When attempting to run any Greenplum utility (such as gpstart, gpstop, gprecoverseg, gpexpand, etc.) the tool exits with a non-zero ssh/scp return code for one or more commands. It might be necessary to run the utility with -v (verbose) option to determine the command that failed.
Example as seen in gprecoverseg:
gprecoverseg:sdw1:gpadmin-[DEBUG]:-[worker11] finished cmd: Get segment status cmdStr='ssh -o 'StrictHostKeyChecking no' sdw1 ". /greenplum/greenplum-db/./greenplum_path.sh; $GPHOME/bin/gp_primarymirror -h sdw1 -p 40003"' had result: cmd had rc=255 completed=True halted=False stdout='' stderr=''
Example as seen in gpexpand:
gpexpand:mdw:gpadmin-[ERROR]:-gpexpand failed. exiting... Traceback (most recent call last): File "/greenplum/greenplum-db/./bin/gpexpand", line 3088, in <module> gp_expand.update_original_segments() File "/greenplum/greenplum-db/./bin/gpexpand", line 1543, in update_original_segments raise ExpansionError('Failed to configure original segments: %s' % msg) ExpansionError: Failed to configure original segments: ExecutionError: 'Error Executing Command: ' occured. Details: 'GPSTART_INTERNAL_MASTER_ONLY=1 /usr/bin/scp -o 'StrictHostKeyChecking no' -r /data/master/gpexpand_DDMMYYYY/pg_hba.conf sdwX:/data/gpsegY' cmd had rc=1 completed=True halted=False stdout='' stderr='lost connection
As we can see in both cases above, certain ssh/scp commands returned a non-zero response. An ssh command returned rc=255 and empty stderr in the first case an scp command returned rc=1 and stderr='lost connection...' in the second case.

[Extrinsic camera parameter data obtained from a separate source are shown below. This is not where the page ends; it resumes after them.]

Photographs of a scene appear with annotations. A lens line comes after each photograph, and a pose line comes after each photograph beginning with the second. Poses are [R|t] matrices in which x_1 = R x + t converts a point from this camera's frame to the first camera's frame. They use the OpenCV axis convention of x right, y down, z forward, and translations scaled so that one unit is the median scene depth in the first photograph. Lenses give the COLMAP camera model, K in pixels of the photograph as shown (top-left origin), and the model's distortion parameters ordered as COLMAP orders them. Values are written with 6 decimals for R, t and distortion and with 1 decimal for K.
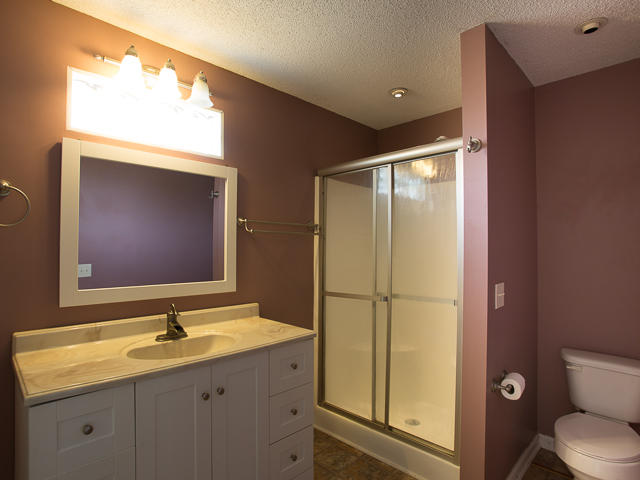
lens RADIAL K [[350.1, 0, 317.7], [0, 350.1, 242.6], [0, 0, 1]] dist [-0.062162, 0.018178]
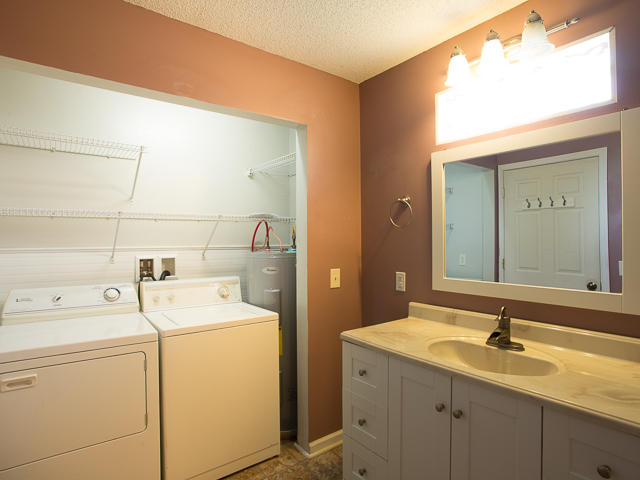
lens RADIAL K [[350.1, 0, 318.0], [0, 350.1, 239.0], [0, 0, 1]] dist [-0.062162, 0.018178]
pose [[-0.141772, -0.005759, -0.989883, 0.546855], [0.018081, 0.999801, -0.008406, 0.006546], [0.989734, -0.019089, -0.141640, 0.735790]]
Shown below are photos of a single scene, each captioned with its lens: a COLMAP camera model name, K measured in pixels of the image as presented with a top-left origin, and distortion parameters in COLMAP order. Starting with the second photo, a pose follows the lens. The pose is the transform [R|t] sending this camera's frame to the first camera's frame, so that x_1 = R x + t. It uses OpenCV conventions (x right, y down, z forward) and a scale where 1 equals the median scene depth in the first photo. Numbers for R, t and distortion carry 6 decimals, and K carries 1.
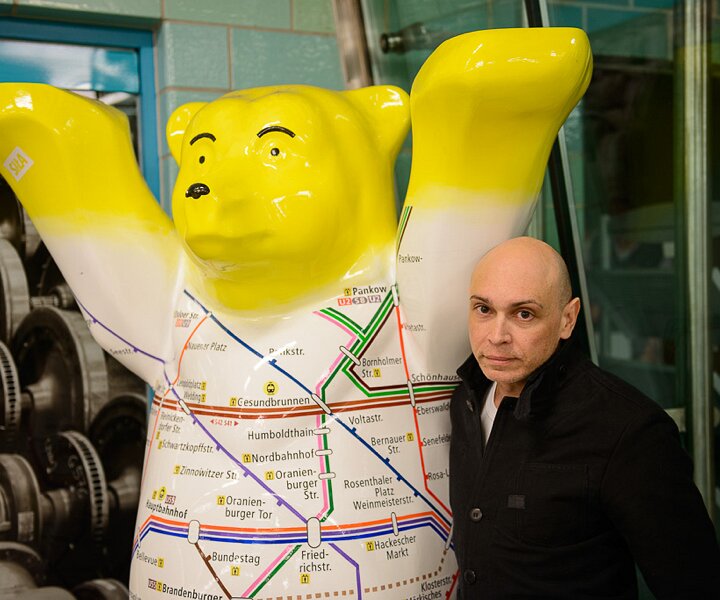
lens RADIAL K [[1000.5, 0, 360.0], [0, 1000.5, 300.0], [0, 0, 1]] dist [0.059130, 0.066341]
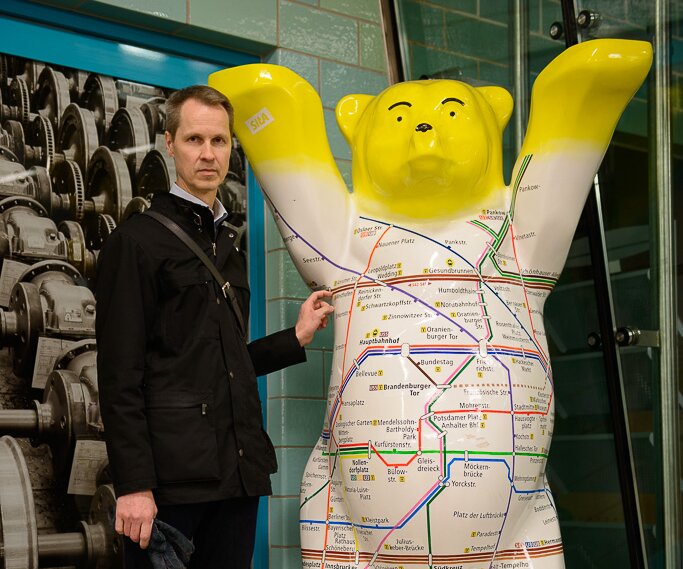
lens RADIAL K [[1245.6, 0, 340.2], [0, 1245.6, 431.1], [0, 0, 1]] dist [0.072775, 0.121996]
pose [[0.973297, 0.013840, 0.229132, -0.688986], [0.001256, 0.997845, -0.065609, 0.471448], [-0.229546, 0.064145, 0.971182, -0.829974]]
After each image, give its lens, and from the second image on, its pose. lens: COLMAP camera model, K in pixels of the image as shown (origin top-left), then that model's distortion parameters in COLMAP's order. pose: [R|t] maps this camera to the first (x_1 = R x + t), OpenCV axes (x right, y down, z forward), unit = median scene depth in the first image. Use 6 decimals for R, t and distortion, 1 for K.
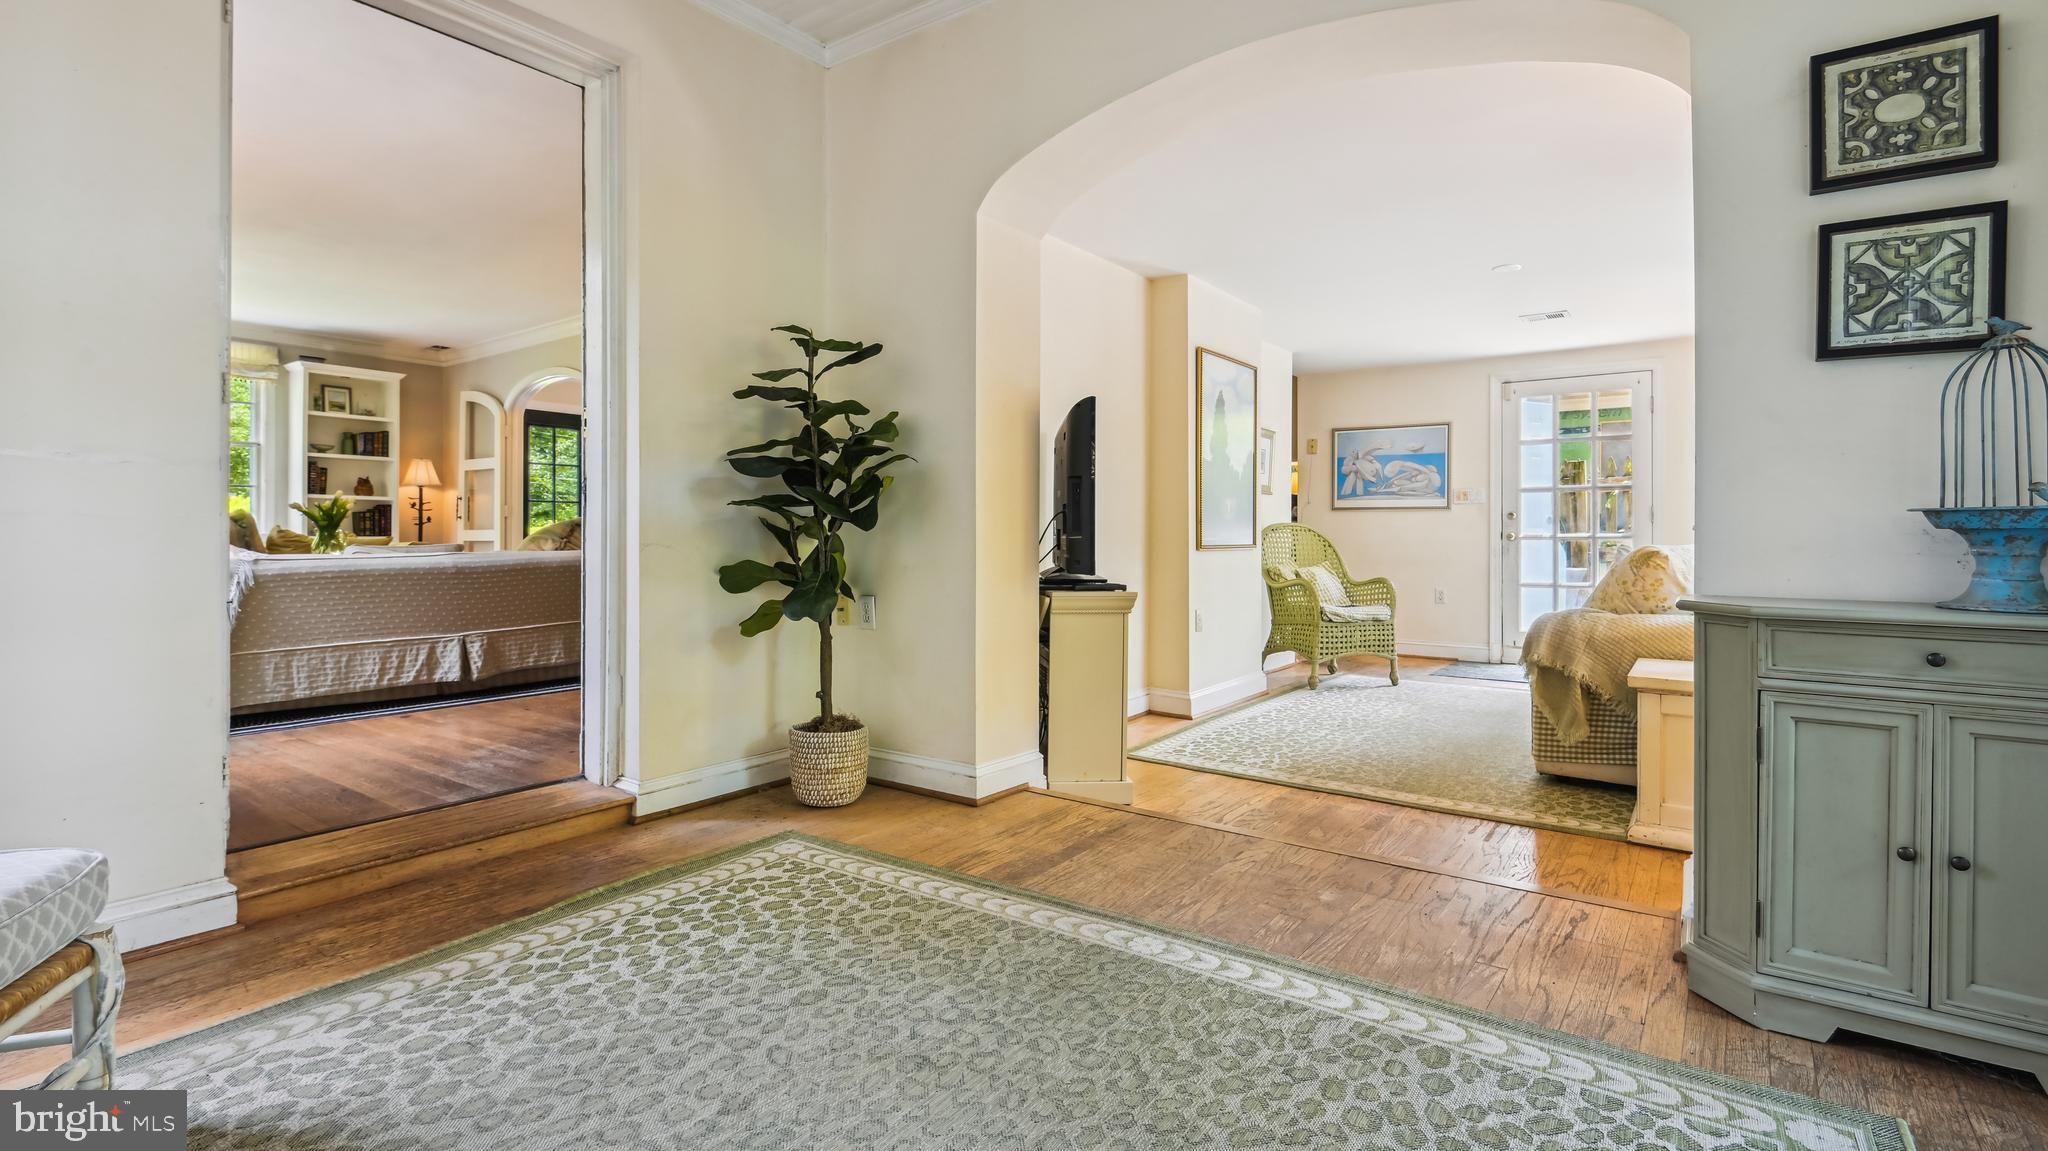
lens RADIAL K [[936.5, 0, 1005.8], [0, 936.5, 534.9], [0, 0, 1]] dist [0.008931, -0.002764]
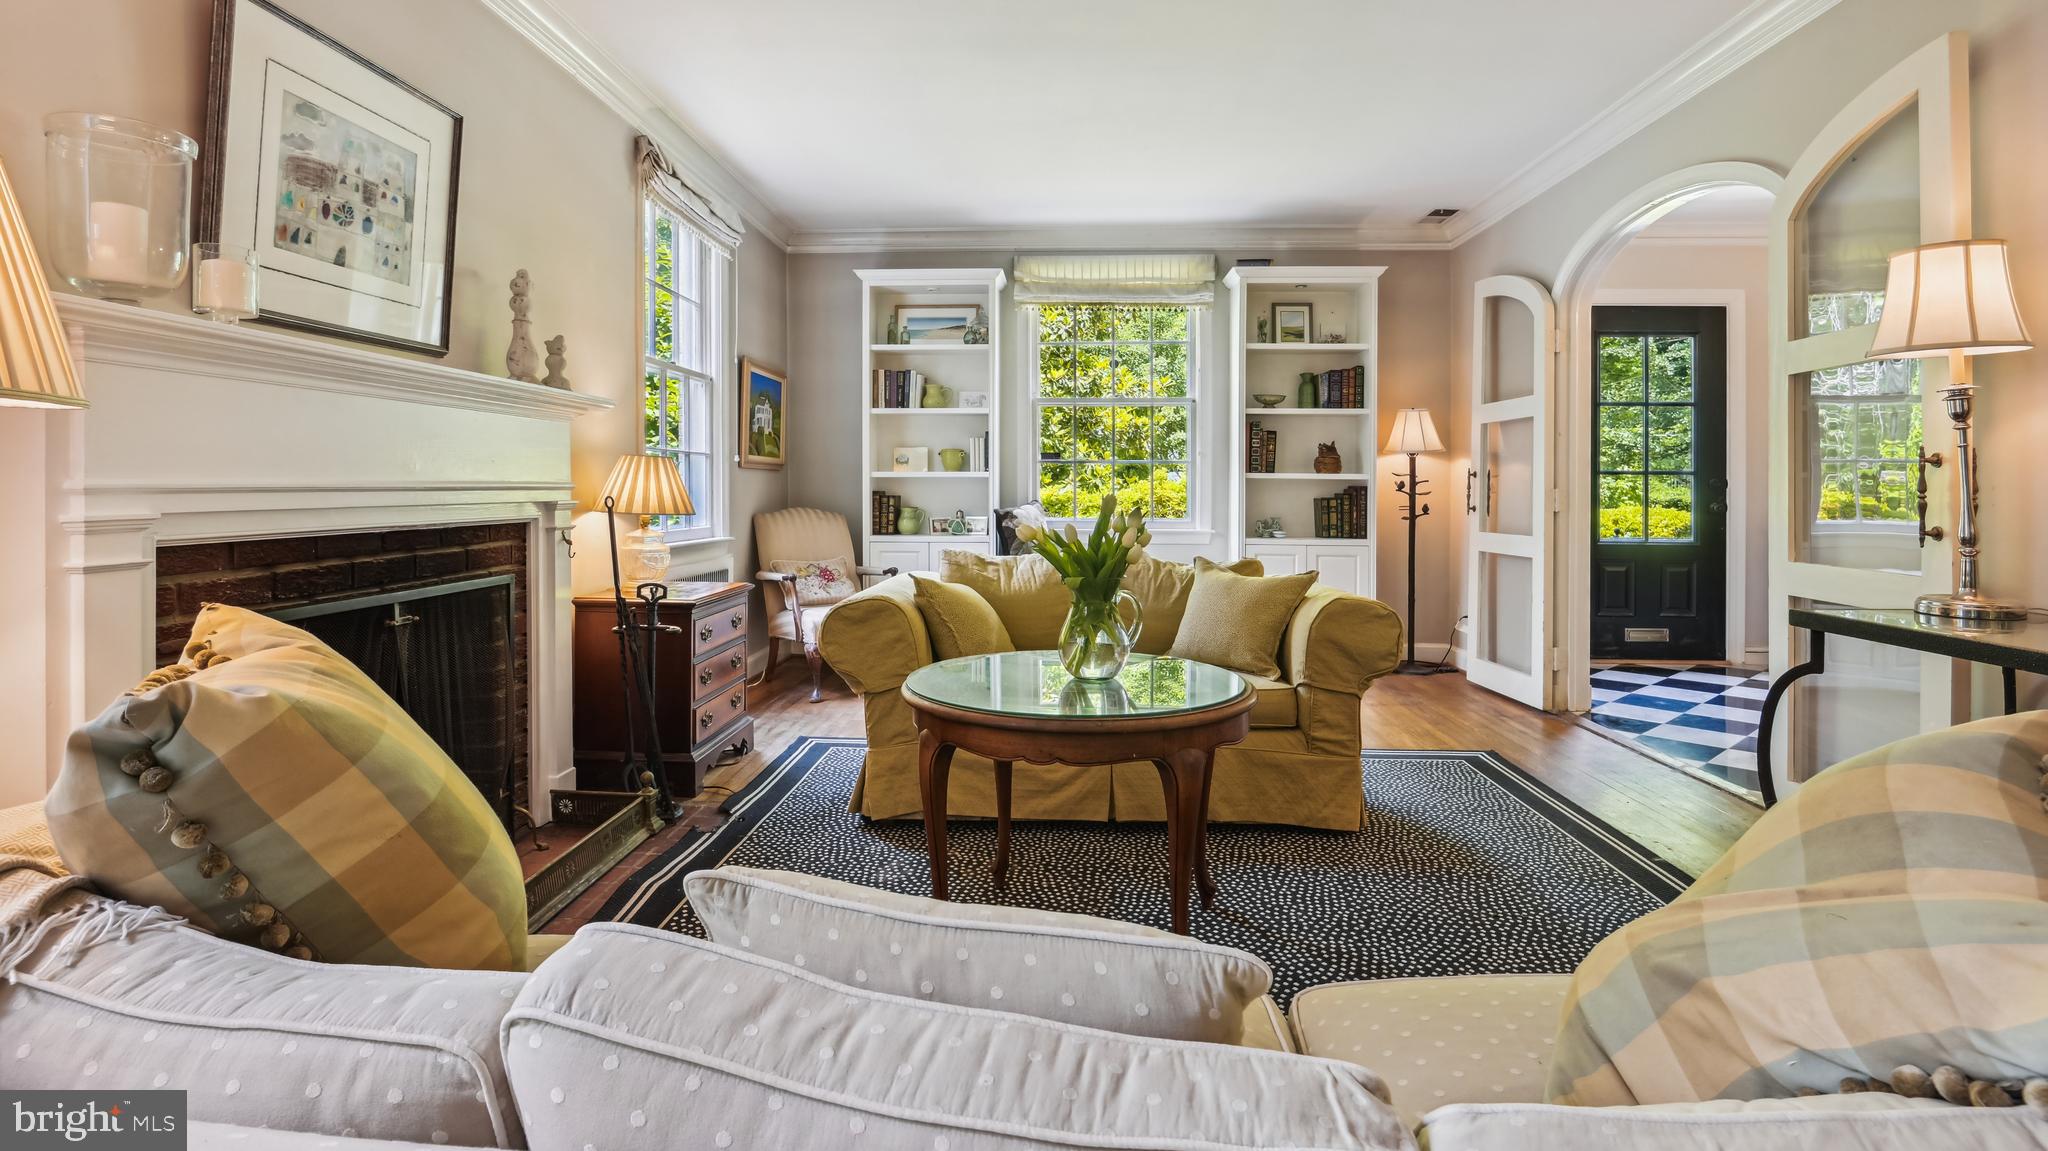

An ssh command exits with the exit status of the remote command (0 if successful) or a value 255 if an error occurred while processing request via ssh session [1]. In a similar way, scp will return a >0 code, if the operation was not successful [2].
When these return codes are returned, it is worth checking /var/log/secure to know more about what caused the problem. Even with not much evidence under /var/log/secure, in many cases, it has to do with the amount of parallel ssh/scp sessions opened by Greenplum tools and their timeouts being too short.
There are two ways to resolve this issue:
(Recommended) Use a smaller -B option in the specific utility to decrease the number of parallel processes that are spawned with it. This value can be quite big by default (i.e. 60 in gpstate or 16 in gpexpand).
gpexpand -B 8 -i input_file (This reduces the number of parallel processes to 8 in gpexpand) gpstate -B 30 (This reduces the number of parallel processes to 30 in gpstate)
Modify the system ssh/scp settings and increase the maximum number of concurrent sessions. MaxStartups can take the following format XX:YY:ZZ. In this format XX is the number of unauthenticated connections before we start dropping, YY is the percentage chance of dropping once we reach XX and ZZ is the maximum number of connections at which we start dropping everything [3].